Google's .New Shortcuts Are Now for Everyone - jedwhite
https://www.wired.com/story/google-new-shortcuts-are-now-for-everyone/
======
leokennis
I remember in the 90's, there was a "craze" about calling "0900-PIZZA" or
"0900-TAXI" or something (in The Netherlands, 0900 == commercial number). But,
those suffixes where paid for by certain companies. So if you called for
Pizza, it would be Pizza from a certain chain but not the other. This failed
big time, as people have preferences.

I don't use Spotify, but Apple Music. So playlist.new will be useless to me,
and to more than 50% of others.

Instead Google should have made "portals" of these domains. Go to
playlist.new. Choose your music service and authenticate. Next time you go to
playlist.new, it will create a new playlist on that service.

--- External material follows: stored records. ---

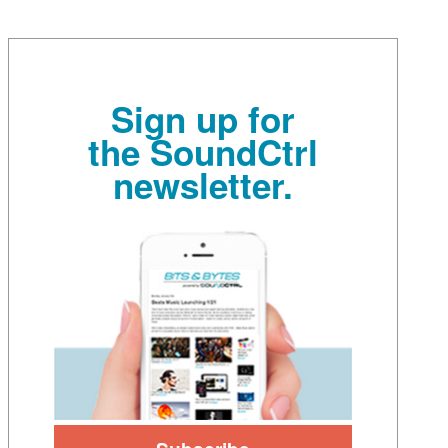
Sign up for
the SoundCtrl
newsletter.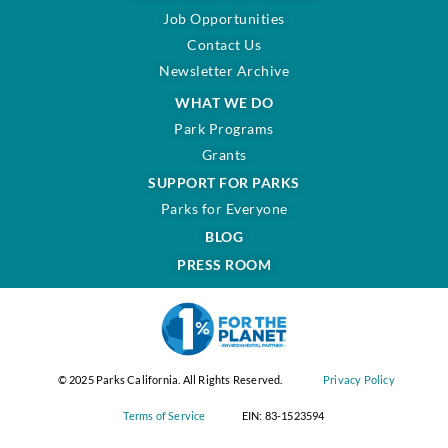
Job Opportunities
Contact Us
Newsletter Archive
WHAT WE DO
Park Programs
Grants
SUPPORT FOR PARKS
Parks for Everyone
BLOG
PRESS ROOM
© 2025 Parks California. All Rights Reserved.
Privacy Policy
Terms of Service
EIN: 83-1523594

With the way it's set up now, exactly no-one will be using this.

------
ornornor
That’s the new aol... also, how does music === Spotify?

------
greatgib
Let's hope that it will fail miserably as for a lot of shitty products created
by Google in an attempt to take over the internet...

------
anoncake
No, they're for Spotify, eBay and GitHub – needlessly giving these market
leaders another advantage over their competitors.

------
wdisp
This looks interesting indeed. I can't wait for more websites and services to
adapt and register their own .new domains.